Real-Time Object Recognition

PURA UAV Team | Publication Date: April 2025

Object recognition plays a crucial role, particularly in areas such as autonomous vehicles, security systems, unmanned aerial vehicles (UAVs), and robotic applications. For a system to perceive its environment and respond appropriately, it needs to recognize objects accurately and quickly. In this context, object recognition is not just a feature but a fundamental requirement for the safety, efficiency, and stability of the system. For real-time decision making, it is critical that the algorithms used provide both high accuracy and low latency. In this article, we explore in detail the preprocessing techniques, model selection, and dataset creation processes we implemented to improve real-time object recognition performance.

The Power of Preprocessing Techniques

Directly feeding raw images to the model does not always yield ideal results. We tested various preprocessing steps to enhance the details in images and help the model better recognize patterns. During this process, we tried many different methods and selected the Unsharp Masking (UMS) technique, which has the highest efficiency in terms of performance/speed.

What is Unsharp Masking?

Unsharp Masking works by first blurring the image with a Gaussian Blur filter, then subtracting this blurred version from the original image by a certain proportion. This method makes edges and details in the image more distinct. It significantly improves the model's object recognition success, especially in long-distance shots or low-clarity images.

Example of clarity enhancement with UMS method.

Why the YOLO Model?

After optimizing the preprocessing steps, it was time for model selection. In real-time object recognition applications, accuracy is as important as speed. For this reason, the YOLO (You Only Look Once) family was chosen due to its widespread use, extensive community support, and high performance rates.

Why YOLOv11s?

In evaluations among different versions of YOLOv11, the YOLOv11s model stood out with its high accuracy (mAP) and low latency, especially due to its structure that can keep up with camera FPS speeds. Thus, our system became capable of both capturing real-time data flow and maintaining high accuracy rates.

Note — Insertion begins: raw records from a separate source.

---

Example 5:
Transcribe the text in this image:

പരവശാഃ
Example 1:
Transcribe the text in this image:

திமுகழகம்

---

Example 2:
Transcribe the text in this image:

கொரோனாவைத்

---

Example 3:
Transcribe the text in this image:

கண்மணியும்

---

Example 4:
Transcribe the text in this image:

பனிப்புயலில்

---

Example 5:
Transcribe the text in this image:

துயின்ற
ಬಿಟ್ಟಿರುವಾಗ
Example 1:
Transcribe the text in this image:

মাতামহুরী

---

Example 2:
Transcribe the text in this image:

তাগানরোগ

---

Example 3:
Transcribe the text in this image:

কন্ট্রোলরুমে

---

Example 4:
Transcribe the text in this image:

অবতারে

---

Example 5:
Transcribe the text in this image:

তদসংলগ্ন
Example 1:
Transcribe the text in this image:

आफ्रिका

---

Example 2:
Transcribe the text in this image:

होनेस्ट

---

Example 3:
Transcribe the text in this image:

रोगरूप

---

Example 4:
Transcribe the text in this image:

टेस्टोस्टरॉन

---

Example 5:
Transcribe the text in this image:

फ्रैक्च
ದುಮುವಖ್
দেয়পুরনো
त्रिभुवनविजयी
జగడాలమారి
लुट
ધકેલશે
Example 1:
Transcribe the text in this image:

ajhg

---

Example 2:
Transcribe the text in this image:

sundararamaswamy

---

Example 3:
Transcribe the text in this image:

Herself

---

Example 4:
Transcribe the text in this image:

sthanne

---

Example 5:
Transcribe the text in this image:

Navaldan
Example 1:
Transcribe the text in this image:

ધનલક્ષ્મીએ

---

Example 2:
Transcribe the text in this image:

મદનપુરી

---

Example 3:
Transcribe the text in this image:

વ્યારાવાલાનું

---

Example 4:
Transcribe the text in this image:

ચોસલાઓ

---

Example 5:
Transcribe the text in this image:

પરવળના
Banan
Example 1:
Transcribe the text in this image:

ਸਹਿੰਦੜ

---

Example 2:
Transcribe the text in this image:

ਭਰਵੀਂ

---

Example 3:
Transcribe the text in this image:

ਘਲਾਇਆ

Dataset and Augmentation Process

To train the model, we used not only ready-made datasets but also images that we collected and labeled ourselves. We compiled a large training dataset from the following sources:

Roboflow
COCO
Open Images
Special images captured with our drone
Images collected from the internet

We performed various augmentation processes on these datasets using the Roboflow platform. The applied processes included: Flip, Rotate, Shear, Scale, Brightness, Contrast, Saturation, Hue, Grayscale, Blur, Noise, Auto-Orient, Resize.

Model Training

After preparing the dataset, we proceeded to train the YOLOv11s model. During the training process, both the overfitting risk was reduced and the model's ability to generalize in different scenarios was increased by considering the diversity and balance of the data. Hyperparameters such as learning rate, batch size, and number of epochs were meticulously determined during training. The model was tested with the validation dataset after each epoch for performance monitoring, and early stopping was applied when necessary. Upon completion of training, the model became capable of successfully performing object recognition tasks with high mAP values and low loss rates. This model was optimized for use in real-time applications and integrated into the field.

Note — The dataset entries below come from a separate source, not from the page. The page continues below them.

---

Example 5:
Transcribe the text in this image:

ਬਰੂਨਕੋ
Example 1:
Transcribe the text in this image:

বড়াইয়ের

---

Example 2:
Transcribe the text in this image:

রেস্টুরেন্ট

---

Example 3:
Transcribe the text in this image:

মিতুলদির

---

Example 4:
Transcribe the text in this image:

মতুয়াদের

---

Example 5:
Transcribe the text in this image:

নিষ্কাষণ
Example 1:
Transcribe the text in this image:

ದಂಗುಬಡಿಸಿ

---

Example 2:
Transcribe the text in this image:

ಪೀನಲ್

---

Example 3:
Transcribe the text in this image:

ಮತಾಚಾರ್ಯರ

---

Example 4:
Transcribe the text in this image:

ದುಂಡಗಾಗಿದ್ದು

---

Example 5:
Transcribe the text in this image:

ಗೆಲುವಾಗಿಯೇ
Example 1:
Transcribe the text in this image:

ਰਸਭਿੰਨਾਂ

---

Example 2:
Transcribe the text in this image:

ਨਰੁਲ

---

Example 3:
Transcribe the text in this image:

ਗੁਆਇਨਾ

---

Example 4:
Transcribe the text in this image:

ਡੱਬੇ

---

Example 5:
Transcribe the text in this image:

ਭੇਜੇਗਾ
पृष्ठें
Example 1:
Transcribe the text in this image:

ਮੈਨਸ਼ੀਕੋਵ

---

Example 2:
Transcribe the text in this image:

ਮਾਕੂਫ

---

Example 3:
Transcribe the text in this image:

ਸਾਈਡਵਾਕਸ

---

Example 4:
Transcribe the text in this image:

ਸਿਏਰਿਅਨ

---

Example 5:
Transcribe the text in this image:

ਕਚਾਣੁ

Accuracy graph of a YOLO model based on number of epochs

Lessons Learned from Experience

We drew several important lessons from this project:

Feeding processed rather than direct images to the model significantly increases success.
The YOLOv11s model provides a major advantage in real-time applications with both low latency and high accuracy.
By creating our own dataset, we enabled the model to better adapt to real conditions in the field.
We reduced the risk of overfitting and increased generalization capacity by enriching limited data with augmentation processes.
We observed the impact on performance of customizing hyperparameters such as batch size and number of epochs according to the project during model training.